Location: Houston, Texas
1,084 posts, read 1,547,686 times
Reputation: 499
Quote:
Originally Posted by Braunwyn View Post
Agreed and I suspect smartalx might be overlooking this important piece of the puzzle. Little, ime, brings this kind of planning to the forefront than marriage. That's the difference between reality and dreams. He's dreaming right now, but his views may change once he's in it.
Oh I'm in it.

You all are getting hung up on the details. The point of the $75k dollar figure was to say that anyone making the mean average in your geographic area makes enough for a family to survive. Maybe for you the dollar figure would be $125k or $150k. You are more likely to make that later on in life and if that is you then this entire topic is likely to elicit an entirely different perspective for you than it is for someone earlier in life.

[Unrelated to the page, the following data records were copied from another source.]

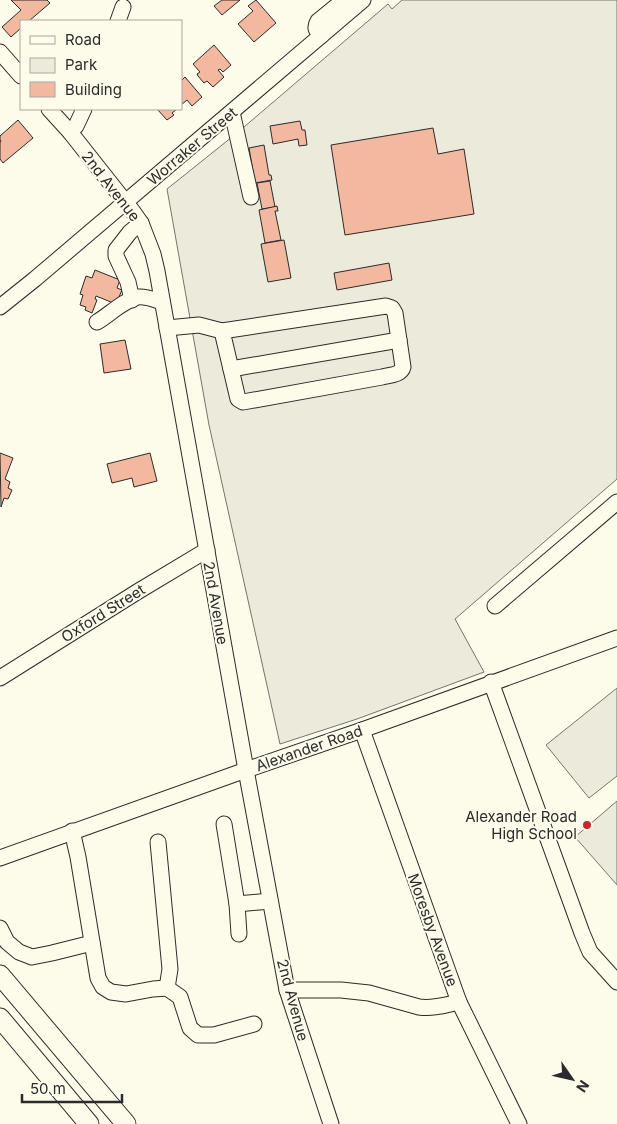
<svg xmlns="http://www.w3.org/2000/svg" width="617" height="1124" font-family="Inter,sans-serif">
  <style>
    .green { fill: #ecebdb; stroke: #74746e }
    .building { fill: #f2b8a0; stroke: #2b2b2b }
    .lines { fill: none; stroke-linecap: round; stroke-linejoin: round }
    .minor-casing { stroke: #2b2b2b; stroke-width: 17 }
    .major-casing { stroke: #2b2b2b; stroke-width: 21 }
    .minor { stroke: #fdfbea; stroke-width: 15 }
    .major { stroke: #fdfbea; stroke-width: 19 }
    .poi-dot { fill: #c62828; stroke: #fdfbea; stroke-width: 2 }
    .labels { text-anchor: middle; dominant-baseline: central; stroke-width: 4; stroke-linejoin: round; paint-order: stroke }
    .street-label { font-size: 15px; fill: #2b2b2b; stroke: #fdfbea }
    .poi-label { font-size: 15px; fill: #2b2b2b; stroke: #fdfbea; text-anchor: end }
  </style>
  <rect width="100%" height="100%" fill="#fdfbea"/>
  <g class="green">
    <polygon points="402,0 617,0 617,479 455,619 484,672 357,719 280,744 209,425 167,189 237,133 388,4 392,9"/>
    <polygon points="617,688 617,776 589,798 546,745"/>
    <polygon points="617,801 617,885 575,837"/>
  </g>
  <g class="building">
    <polygon points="11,0 47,0 50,3 29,21 21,21 21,28 11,37 2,27 21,10"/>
    <polygon points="222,0 240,0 222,15 214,6"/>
    <polygon points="256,0 276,23 254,42 238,24 253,11 248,6"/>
    <polygon points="214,45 231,65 223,72 220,69 218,70 224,77 213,87 207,81 204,83 198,76 197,74 200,72 193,64"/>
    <polygon points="185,77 202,97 192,106 187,100 181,105 181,81"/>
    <polygon points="157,109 177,109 172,113 174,115 167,120"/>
    <polygon points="18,120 33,138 3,163 0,159 0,143 1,141 0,140 0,136"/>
    <polygon points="300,121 302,130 305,130 307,145 299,146 298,139 273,144 270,126"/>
    <polygon points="433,128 438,154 464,149 474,214 345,235 331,145"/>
    <polygon points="264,145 269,175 271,175 272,180 255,183 249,148"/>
    <polygon points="270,181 275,207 262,209 257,183"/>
    <polygon points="277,206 278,211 275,211 281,240 265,243 259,210"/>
    <polygon points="284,240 291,278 268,282 261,244"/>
    <polygon points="389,263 392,280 337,290 334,273"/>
    <polygon points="95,270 120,280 117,288 122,290 116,304 96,296 95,299 97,300 92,313 85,310 86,307 80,305 83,295 80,294 86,276 92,278"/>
    <polygon points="125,340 131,369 104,373 100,344"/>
    <polygon points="0,453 13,458 5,479 10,482 8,488 12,490 8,499 4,498 1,507"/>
    <polygon points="150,453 157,481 134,487 132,478 112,483 107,464"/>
  </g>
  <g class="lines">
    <g class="minor-casing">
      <g id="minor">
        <polyline points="118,21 123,7"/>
        <path d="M321,36c-5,-6 -7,-8 -3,-15l26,-21"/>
        <polyline points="0,52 21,76"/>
        <polyline points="49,109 70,132 134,213 141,223 146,236 153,254 157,271 246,770 287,990 331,1124"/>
        <polyline points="232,112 251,197"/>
        <polyline points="70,132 76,126 84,109"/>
        <polyline points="132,300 128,282 116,256 116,250 130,232 141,223"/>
        <polyline points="0,307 35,279 363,0"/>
        <path d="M97,322c12,-7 27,-22 41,-25 8,-1 17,3 24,5"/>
        <path d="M167,328l32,-3 23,6 164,-25 6,2 3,5 8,54c-2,8 -13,8 -21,10l-139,25 -5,-3 -16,-68"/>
        <polyline points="231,369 399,340"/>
        <polyline points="495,606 617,502"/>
        <polyline points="0,678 137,592 207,550"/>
        <polyline points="491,682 582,933 590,952 617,982"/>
        <polyline points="362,730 459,1002 519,1124"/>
        <polyline points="224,824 237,904 239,934"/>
        <polyline points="72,831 78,857 98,978 103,987 111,992 126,994 153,989 167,988 180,997 190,1028 198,1035 214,1035 254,1024"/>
        <polyline points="158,842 170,969 167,988"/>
        <polyline points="0,858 246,770 362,730 617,638"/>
        <polyline points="237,904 270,901"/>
        <polyline points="0,928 7,942 19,952 32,957 52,953 92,943"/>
        <path d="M287,990h54l28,3 50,14c14,2 26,-2 40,-5"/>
      </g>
    </g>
    <g class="major-casing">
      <g id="major">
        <polyline points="0,975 126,1124"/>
        <polyline points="0,1018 89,1124"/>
      </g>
    </g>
    <use href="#minor" class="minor"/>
    <use href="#major" class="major"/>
  </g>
  <circle class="poi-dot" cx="587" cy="825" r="5"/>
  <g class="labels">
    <g class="street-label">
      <text transform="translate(192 146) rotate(-40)">Worraker Street</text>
      <text transform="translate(111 186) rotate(52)">2nd Avenue</text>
      <text transform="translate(216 603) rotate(80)">2nd Avenue</text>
      <text transform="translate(103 613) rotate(-32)">Oxford Street</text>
      <text transform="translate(309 748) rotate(-19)">Alexander Road</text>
      <text transform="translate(433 930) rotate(70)">Moresby Avenue</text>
      <text transform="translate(293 1000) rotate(75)">2nd Avenue</text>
    </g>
    <g class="poi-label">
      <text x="577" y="816">Alexander Road<tspan x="577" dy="17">High School</tspan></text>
    </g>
  </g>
  <rect x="20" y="20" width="162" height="90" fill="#fdfbea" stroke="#a9a89e"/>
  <rect x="30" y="36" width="25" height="8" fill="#fdfbea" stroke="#a9a89e"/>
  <text x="65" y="45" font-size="15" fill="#2b2b2b">Road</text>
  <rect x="30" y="58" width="25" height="15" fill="#ecebdb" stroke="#a9a89e"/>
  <text x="65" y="70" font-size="15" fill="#2b2b2b">Park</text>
  <rect x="30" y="82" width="25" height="15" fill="#f2b8a0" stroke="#a9a89e"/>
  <text x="65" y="95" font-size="15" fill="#2b2b2b">Building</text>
  <g transform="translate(572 1079) rotate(124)" stroke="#fdfbea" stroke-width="4" paint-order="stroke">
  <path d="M0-4L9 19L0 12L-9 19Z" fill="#2b2b2b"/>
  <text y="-8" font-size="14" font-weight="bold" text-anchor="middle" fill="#2b2b2b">N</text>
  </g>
  <path d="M22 1094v8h100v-8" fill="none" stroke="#2b2b2b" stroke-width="2.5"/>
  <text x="30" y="1094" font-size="15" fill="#2b2b2b" stroke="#fdfbea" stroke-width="4" paint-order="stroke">50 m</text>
</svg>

Also, it was a question. Remember?
Quote:
Originally Posted by smartalx View Post
Do you suppose age has something to do with it? Not because of maturity but because of income. Most people who get married are in their 20s or 30s. Their income isn't as much as people in their 40s. People in their 40s income doesn't matter as much because both of you probably make enough money to provide for a family.
So rather than shoot the scarecrow, why don't you answer the question by simply saying "no. Neither age nor income has anything to do with it?"